Modern Companies and Neo-Classical ChoreographersThe early 20th century brought World War I, as well as the Bolshevik Revolution in Russia. Russian dancers from St.Petersburg had come together under the art direction of Sergei Diaghilev in 1909 to perform in Paris. The performance gave birth to the storied traveling company known as the Ballets Russes. Through 1929, the company performed around the world—many of its members in effective exile after the Revolution. The group did two American tours and even performed at the Hall of Mirrors at Versailles, effectively bringing ballet back to its early venue. Throughout its two-decade history, the company collaborated with the likes of Stravinsky, Picasso, and Matisse. Artistically, the company pushed ballet into the 20th century. Audiences were particularly shocked at the debut of the ballet The Rite of Spring—in which a young woman dances to her death—with influential choreography by Polish choreographer Vaslav Nijinsky and music by composer Igor Stravinsky.

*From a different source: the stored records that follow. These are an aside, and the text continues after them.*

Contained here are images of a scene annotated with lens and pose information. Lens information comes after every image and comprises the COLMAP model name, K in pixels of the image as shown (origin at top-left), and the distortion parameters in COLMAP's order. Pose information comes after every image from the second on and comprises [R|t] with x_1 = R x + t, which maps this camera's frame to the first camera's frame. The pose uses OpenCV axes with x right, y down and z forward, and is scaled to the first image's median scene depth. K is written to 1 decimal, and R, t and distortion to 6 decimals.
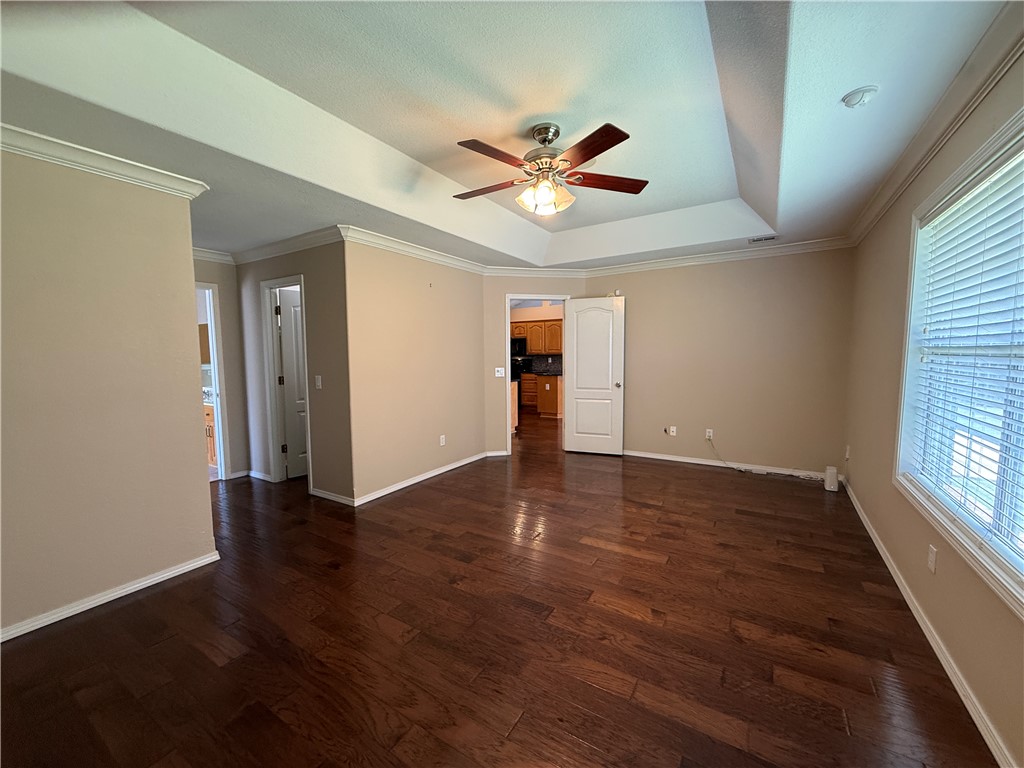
lens RADIAL K [[408.0, 0, 504.7], [0, 408.0, 381.7], [0, 0, 1]] dist [-0.004827, 0.000800]
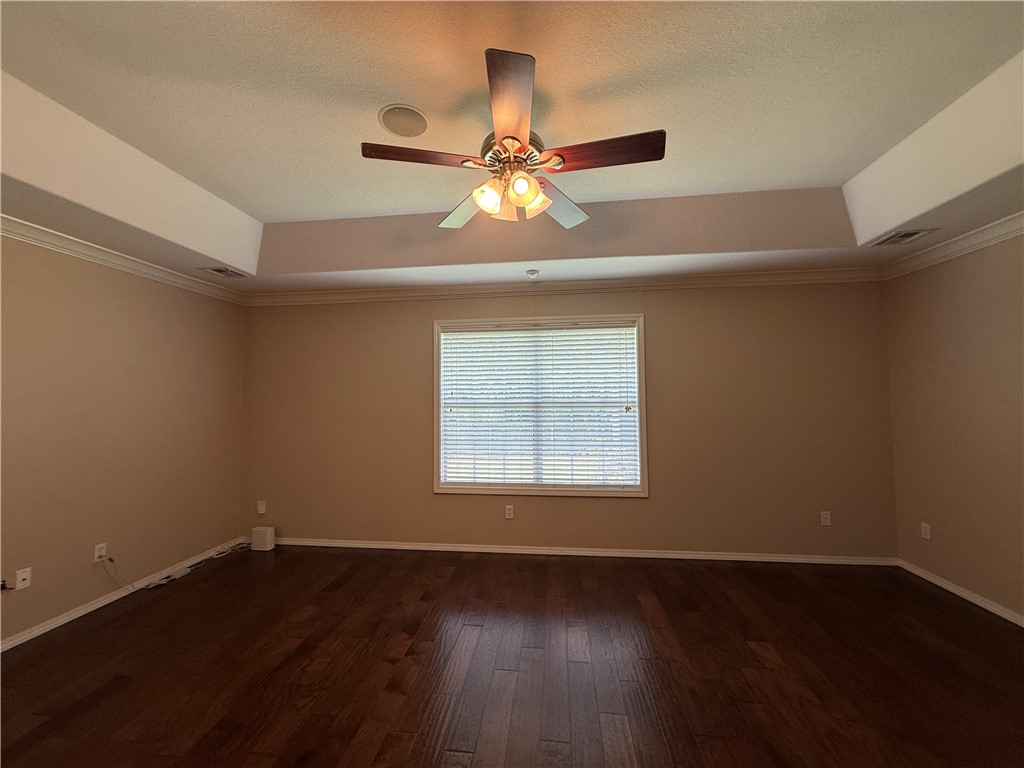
lens RADIAL K [[408.0, 0, 505.5], [0, 408.0, 384.8], [0, 0, 1]] dist [-0.004827, 0.000800]
pose [[-0.428661, 0.043462, 0.902420, -0.430068], [0.079076, 0.996814, -0.010446, -0.090063], [-0.899998, 0.066882, -0.430732, 1.082227]]
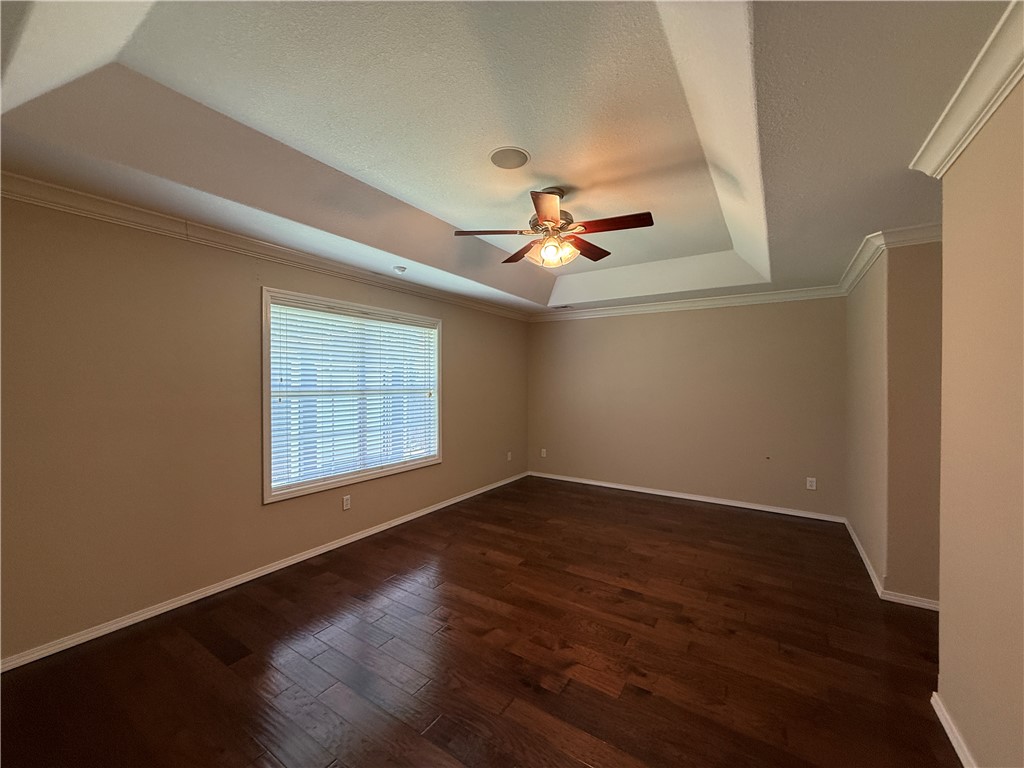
lens RADIAL K [[408.0, 0, 509.1], [0, 408.0, 384.5], [0, 0, 1]] dist [-0.004827, 0.000800]
pose [[-0.999822, 0.007393, 0.017347, 0.156174], [0.008736, 0.996861, 0.078693, -0.151454], [-0.016711, 0.078831, -0.996748, 1.689618]]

The latter half of the 20th century brought a new style known as neoclassical ballet. A young Russian dancer who trained at the Imperial Ballet School in St. Petersburg, George Balanchine became one of the most important figures in modern ballet. The young, classically trained dancer fled Soviet Russia in 1924 and joined the Ballets Russes in Paris as their choreographer. In Paris in 1928, his work Apollo debuted, and is considered today to be the first neoclassical ballet. Its pared-down aesthetic and choreography driven by the music (rather than the story) was innovative.
In 1933, Balanchine moved to the United States. He founded the School of American Ballet in 1934 and the New York City Ballet in 1948. The modern American ballet tradition has been heavily influenced by Balanchine and his modern, avant-garde choreography which appreciated the formerly neglected male dancers. Legendary male dancers of the mid-century period are still revered today, such as Rudolf Nureyev and Mikhail Baryshnikov. The latter danced with Balanchine's New York City Ballet briefly out of a desire to study with the renowned choreographer, but Baryshnikov is primarily known for his decades of work with the American Ballet Theatre as a dancer and artistic director.

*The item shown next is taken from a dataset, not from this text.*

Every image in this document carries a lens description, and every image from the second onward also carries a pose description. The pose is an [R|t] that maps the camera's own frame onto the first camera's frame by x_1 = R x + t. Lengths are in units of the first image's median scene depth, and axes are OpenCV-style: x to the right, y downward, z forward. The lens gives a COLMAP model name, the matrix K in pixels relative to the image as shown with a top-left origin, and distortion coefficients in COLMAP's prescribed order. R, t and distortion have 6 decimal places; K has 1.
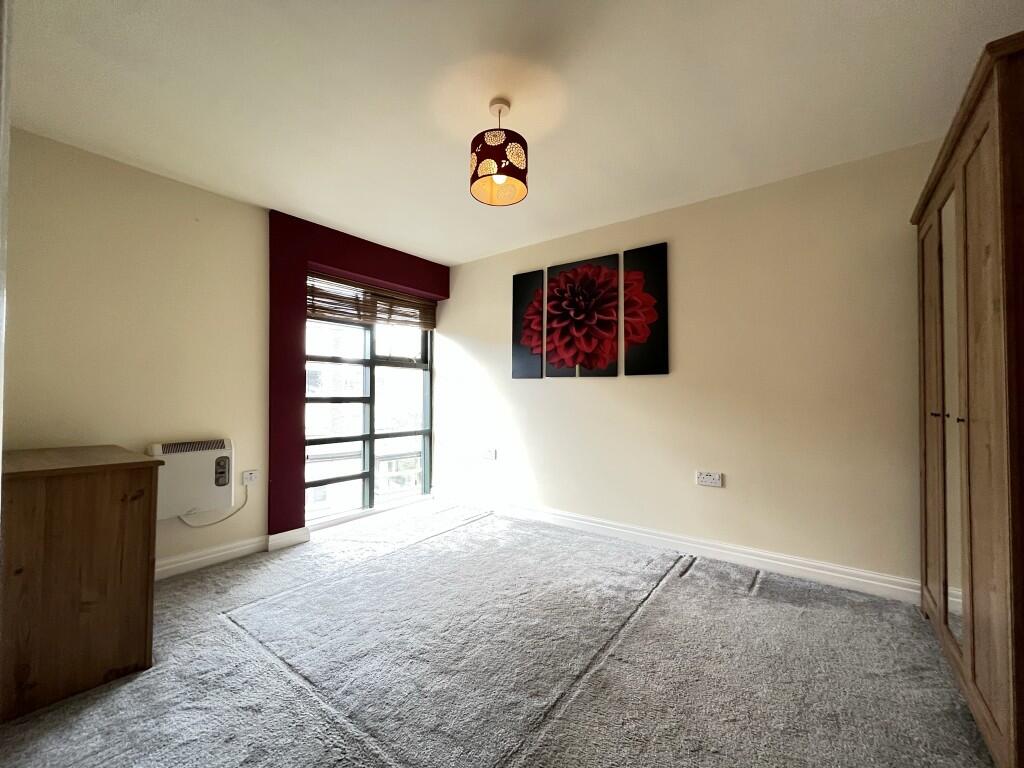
lens RADIAL K [[411.8, 0, 512.0], [0, 411.8, 384.0], [0, 0, 1]] dist [-0.008829, 0.000100]
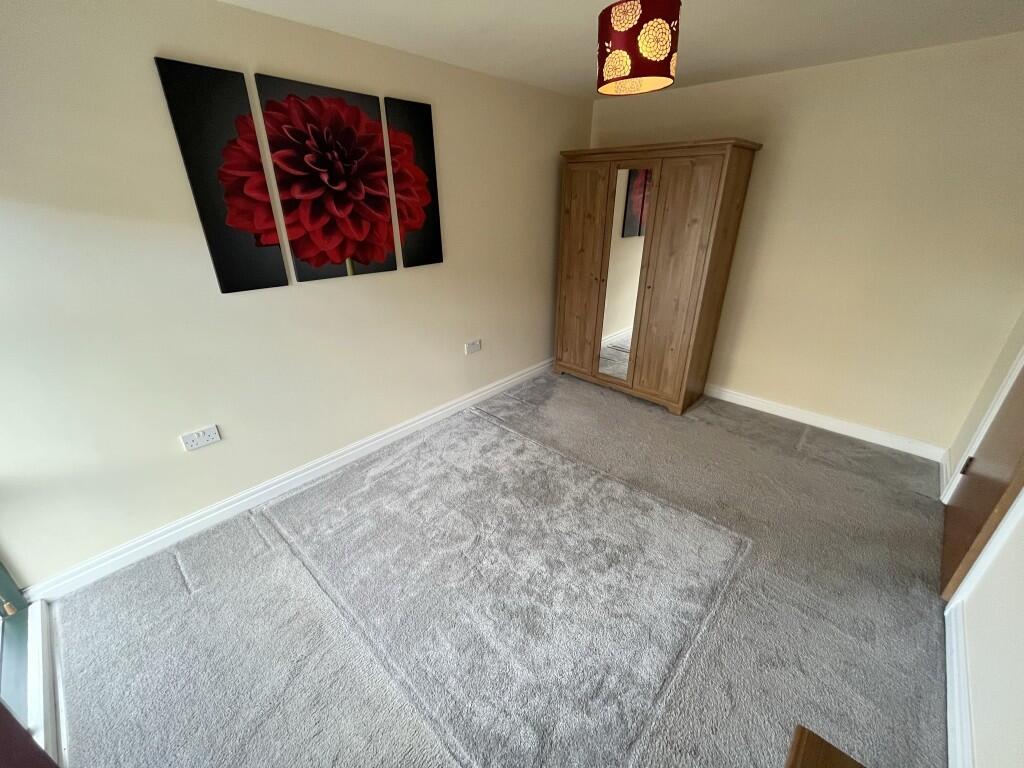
lens RADIAL K [[411.8, 0, 512.0], [0, 411.8, 384.0], [0, 0, 1]] dist [-0.008829, 0.000100]
pose [[0.094524, -0.414431, 0.905159, -0.572436], [-0.021385, 0.908175, 0.418045, -0.159290], [-0.995293, -0.058872, 0.076981, 0.659947]]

Today, many classical ballets are still tremendous crowd pleasers; roles such as the Sugarplum Fairy and Giselle can make a dancer's career. However, contemporary ballet goes beyond the work of the 19th-century choreographers. Building upon the narrative-less, emotional compositions of Balanchine and other neoclassical artists, contemporary ballet pushes limits. Costumes can be minimal, ballet slippers missing, or sophisticated special effects synced with dancers' movements.Ballet as an expressive art form is rich, emotive, and beginning to diversify to reflect those who were once excluded. Dancers of color such as the principal dancer Misty Copeland have risen to the heights of historically predominantly white institutions such as the American Ballet Theater. Young choreographers are also emerging, bringing classical training and athleticism to modern dance. Ballet is growing, expanding, and evolving. There's even a form known as hiplet which fuses ballet and hip hop. With the young artists leading the way, the future of ballet is likely to be even brighter than its past.